Stored records
============

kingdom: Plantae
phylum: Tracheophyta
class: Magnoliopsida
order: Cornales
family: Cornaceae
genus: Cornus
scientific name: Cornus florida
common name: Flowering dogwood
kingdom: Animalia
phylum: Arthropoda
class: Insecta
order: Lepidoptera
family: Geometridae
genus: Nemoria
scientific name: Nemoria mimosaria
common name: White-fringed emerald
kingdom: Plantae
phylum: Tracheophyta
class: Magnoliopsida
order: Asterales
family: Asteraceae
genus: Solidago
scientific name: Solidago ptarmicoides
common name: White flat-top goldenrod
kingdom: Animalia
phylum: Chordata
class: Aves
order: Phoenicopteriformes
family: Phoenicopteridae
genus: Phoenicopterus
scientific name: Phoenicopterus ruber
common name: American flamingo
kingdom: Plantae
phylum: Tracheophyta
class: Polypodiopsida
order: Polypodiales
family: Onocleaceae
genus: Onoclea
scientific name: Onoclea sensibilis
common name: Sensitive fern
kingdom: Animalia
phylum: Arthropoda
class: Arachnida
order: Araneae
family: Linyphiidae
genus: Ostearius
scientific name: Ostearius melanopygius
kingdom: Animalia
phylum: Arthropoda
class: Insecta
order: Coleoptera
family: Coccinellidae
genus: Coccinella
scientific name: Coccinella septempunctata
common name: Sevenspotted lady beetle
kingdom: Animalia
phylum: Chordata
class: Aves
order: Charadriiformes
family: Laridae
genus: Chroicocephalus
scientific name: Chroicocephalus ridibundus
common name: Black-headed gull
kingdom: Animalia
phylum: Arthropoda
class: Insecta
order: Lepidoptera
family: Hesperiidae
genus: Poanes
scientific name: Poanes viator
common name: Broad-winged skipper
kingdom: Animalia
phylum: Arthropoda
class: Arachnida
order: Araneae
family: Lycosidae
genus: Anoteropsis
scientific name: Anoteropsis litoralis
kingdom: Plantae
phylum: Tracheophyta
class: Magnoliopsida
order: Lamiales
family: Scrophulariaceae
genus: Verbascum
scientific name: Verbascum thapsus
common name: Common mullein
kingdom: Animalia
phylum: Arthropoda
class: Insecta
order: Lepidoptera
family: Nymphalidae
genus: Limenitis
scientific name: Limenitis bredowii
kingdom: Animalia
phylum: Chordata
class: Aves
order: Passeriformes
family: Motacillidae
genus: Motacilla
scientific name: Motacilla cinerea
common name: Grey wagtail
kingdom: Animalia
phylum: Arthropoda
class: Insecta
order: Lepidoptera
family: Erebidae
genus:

============

■ **INSTRUCTIONS TO FOLLOW**: Format the stretch of material from its start through the line containing "scientific name: Solidago ptarmicoides" as a Markdown table with the columns Row and Line. Number each row and leave out blank lines.

■ **FULL OUTPUT**:
| Row | Line |
|---|---|
| 1 | kingdom: Plantae |
| 2 | phylum: Tracheophyta |
| 3 | class: Magnoliopsida |
| 4 | order: Cornales |
| 5 | family: Cornaceae |
| 6 | genus: Cornus |
| 7 | scientific name: Cornus florida |
| 8 | common name: Flowering dogwood |
| 9 | kingdom: Animalia |
| 10 | phylum: Arthropoda |
| 11 | class: Insecta |
| 12 | order: Lepidoptera |
| 13 | family: Geometridae |
| 14 | genus: Nemoria |
| 15 | scientific name: Nemoria mimosaria |
| 16 | common name: White-fringed emerald |
| 17 | kingdom: Plantae |
| 18 | phylum: Tracheophyta |
| 19 | class: Magnoliopsida |
| 20 | order: Asterales |
| 21 | family: Asteraceae |
| 22 | genus: Solidago |
| 23 | scientific name: Solidago ptarmicoides |